13 Apr 2017

mayoraasei: (Gintama)
Moving onto the rest of the team today, starting with the antagonists in Kiheitai.

Gintama live action 2017 - Takasugi, Okada, Takechi, Kijima
Click for original size


Read about the Kiheitai cast )
mayoraasei: (Gintama)
To finish off the casting round, we have the Murata siblings and the Shinsengumi.

Gintama live action 2017 - Murata Tetsuya and Murata Testuko
Click for original size


The Murata siblings )

Gintama live action 2017 - Hijikata, Kondou, Okita
Click for original size


Cut for the long-awaited Shinsengumi trio )

And that's a wrap!

I think it's a good mix of people who are reliable at acting, and a few unknowns cast in roles that won't require a huge amount of acting. Will that make it a success? Who knows. Japan has gone full steam with live adaptations of manga works in the past few years, and there's been a very small handful that's really struck gold with audiences (Rurouni Kenshin being the only one I can think of).

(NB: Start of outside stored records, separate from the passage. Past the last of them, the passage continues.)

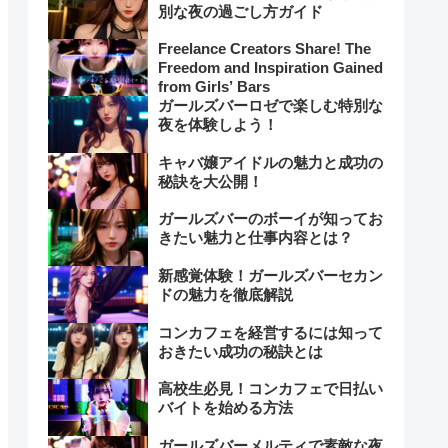
別な夜の過ごし方ガイド
Freelance Creators Share! The
Freedom and Inspiration Gained
from Girls’ Bars
ガールズバーロゼで楽しむ特別な
夜を体験しよう！
キャバ嬢アイドルの魅力と成功の
秘訣を大公開！
ガールズバーのボーイが知ってお
きたい魅力と仕事内容とは？
新感覚体験！ガールズバーセカン
ドの魅力を徹底解説
コンカフェを経営するには知って
おきたい成功の秘訣とは
高校生必見！コンカフェで日払い
バイトを始める方法
ガールズバーメルティで素敵な夜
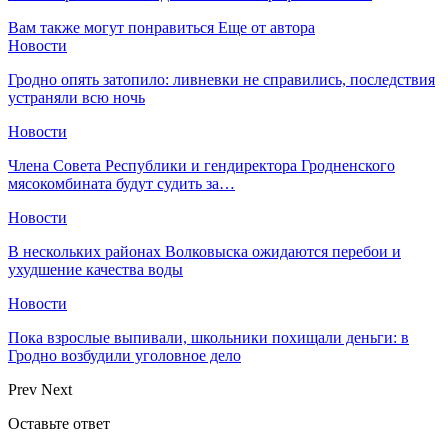
Вам также могут понравиться
Еще от автора
Новости
Гродно опять затопило: ливневки не справились, последствия
устраняли всю ночь
Новости
Члена Совета Республики и гендиректора Гродненского
мясокомбината будут судить за…
Новости
В нескольких районах Волковыска ожидаются перебои и
ухудшение качества воды
Новости
Пока взрослые выпивали, школьники похищали деньги: в
Гродно возбудили уголовное дело
Prev
Next
Оставьте ответ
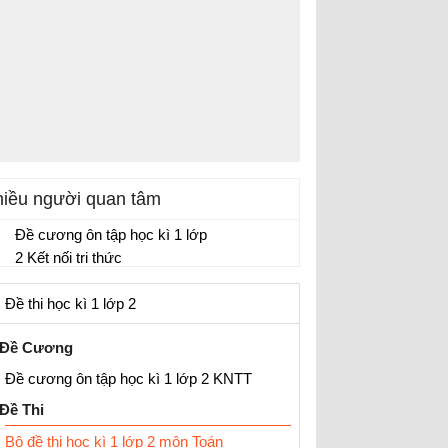
iều người quan tâm
Đề cương ôn tập học kì 1 lớp
2 Kết nối tri thức
Đề thi cuối kì 1 lớp 2 môn Toán, Tiếng Việt
Đề thi học kì 1 lớp 2
Đề Cương
Đề cương ôn tập học kì 1 lớp 2 KNTT
Đề Thi
Bộ đề thi học kì 1 lớp 2 môn Toán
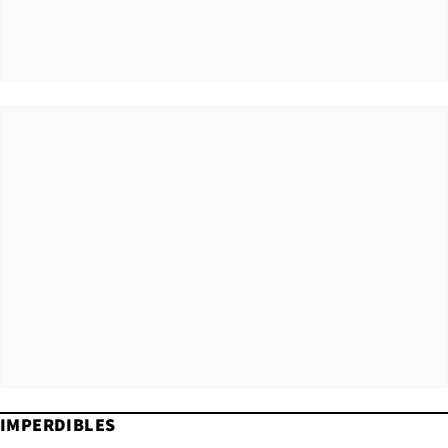
IMPERDIBLES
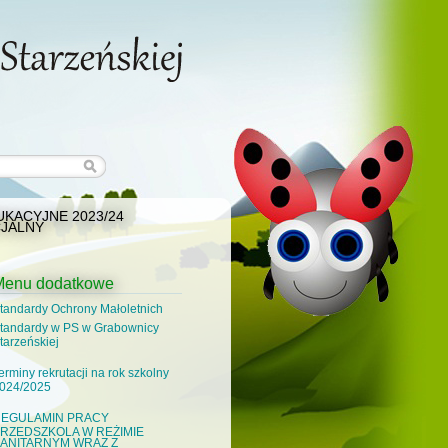
KACYJNE 2023/24
JALNY
Menu dodatkowe
tandardy Ochrony Małoletnich
tandardy w PS w Grabownicy
tarzeńskiej
erminy rekrutacji na rok szkolny
024/2025
EGULAMIN PRACY
RZEDSZKOLA W REŻIMIE
ANITARNYM WRAZ Z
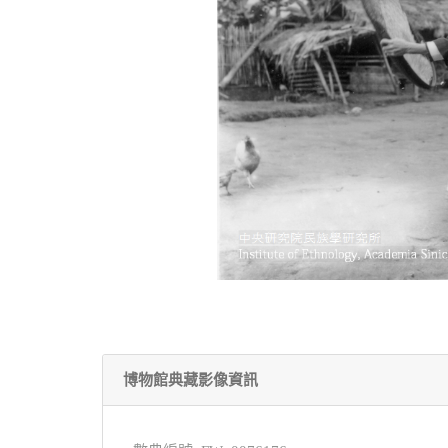
博物館典藏影像資訊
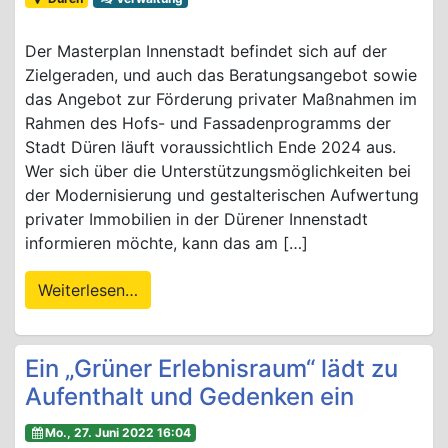
Der Masterplan Innenstadt befindet sich auf der
Zielgeraden, und auch das Beratungsangebot sowie
das Angebot zur Förderung privater Maßnahmen im
Rahmen des Hofs- und Fassadenprogramms der
Stadt Düren läuft voraussichtlich Ende 2024 aus.
Wer sich über die Unterstützungsmöglichkeiten bei
der Modernisierung und gestalterischen Aufwertung
privater Immobilien in der Dürener Innenstadt
informieren möchte, kann das am […]
Weiterlesen…
Ein „Grüner Erlebnisraum“ lädt zu
Aufenthalt und Gedenken ein
Mo., 27. Juni 2022 16:04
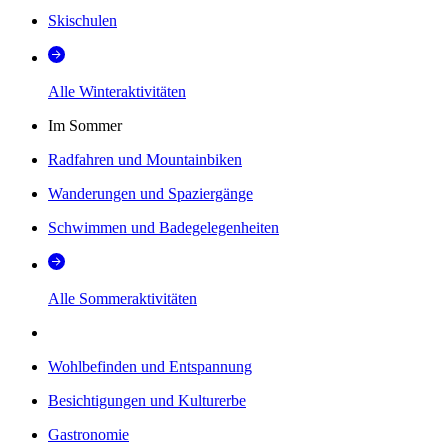
Skischulen
Alle Winteraktivitäten
Im Sommer
Radfahren und Mountainbiken
Wanderungen und Spaziergänge
Schwimmen und Badegelegenheiten
Alle Sommeraktivitäten
Wohlbefinden und Entspannung
Besichtigungen und Kulturerbe
Gastronomie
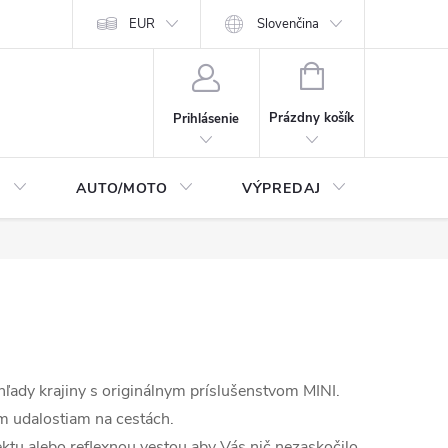
Moja objednávka
EUR
Podmienky ochrany osobných údajov
Slovenčina
Kontakty
NÁKUPNÝ
KOŠÍK
Prázdny košík
Prihlásenie
I
AUTO/MOTO
VÝPREDAJ
CarTec
ýhľady krajiny s originálnym príslušenstvom MINI.
 udalostiam na cestách.
ktu alebo reflexnou vestou aby Vás nič nezaskočilo.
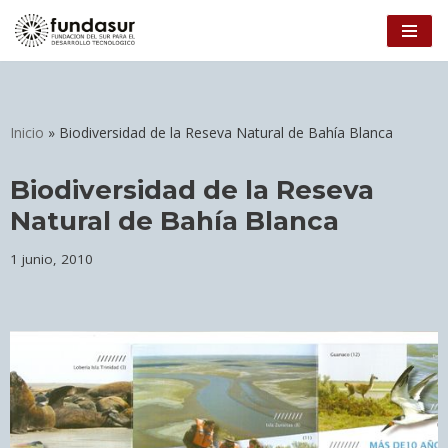
Ir
al
contenido
Inicio
»
Biodiversidad de la Reseva Natural de Bahía Blanca
Biodiversidad de la Reseva
Natural de Bahía Blanca
1 junio, 2010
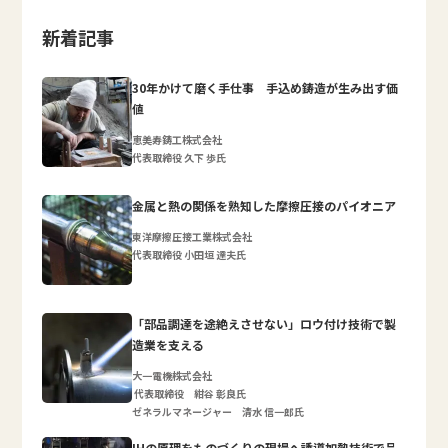
新着記事
30年かけて磨く手仕事 手込め鋳造が生み出す価
値
恵美寿鋳工株式会社
代表取締役 久下 歩氏
金属と熱の関係を熟知した摩擦圧接のパイオニア
東洋摩擦圧接工業株式会社
代表取締役 小田垣 達夫氏
「部品調達を途絶えさせない」ロウ付け技術で製
造業を支える
大一電機株式会社
代表取締役 紺谷 彰良氏
ゼネラルマネージャー 清水 信一郎氏
IHの原理をものづくりの現場へ誘導加熱技術で品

Just in the next few months, from the ones I've heard of, there's going to be Sangatsu no Lion, Blade of the Immortal, Full Metal Alchemist - not to mention at least another half a dozen romances coming to either the big or small screen. Generally Japan has better results with small screen adaptations of shoujo manga, but has traditionally struggled with shounen due to the scope, often the much darker themes, and the occasional leaps in suspension of belief required of the audience.

Possibly a good comparison will be the Oguri Shun-led Nobunaga Concerto, another historical fiction that has its comical and serious moments. It managed a respectable result at the box office and became the first film to squeeze Star Wars out of its top spot.

It will depend very much on the script and even at the best of times Gintama is not an easy material to convert into live action. Even just converting from manga to anime, given some of the crazy premises and the dependence on comedy, is no mean feat and speaks volumes about the professionalism of the writers and actors, and the maturity of the animation industry in Japan.

I have some carefully measured hopes, but given some recent failures in translation of popular manga onto the silver screen, I'm also carefully preparing myself for a disappointment.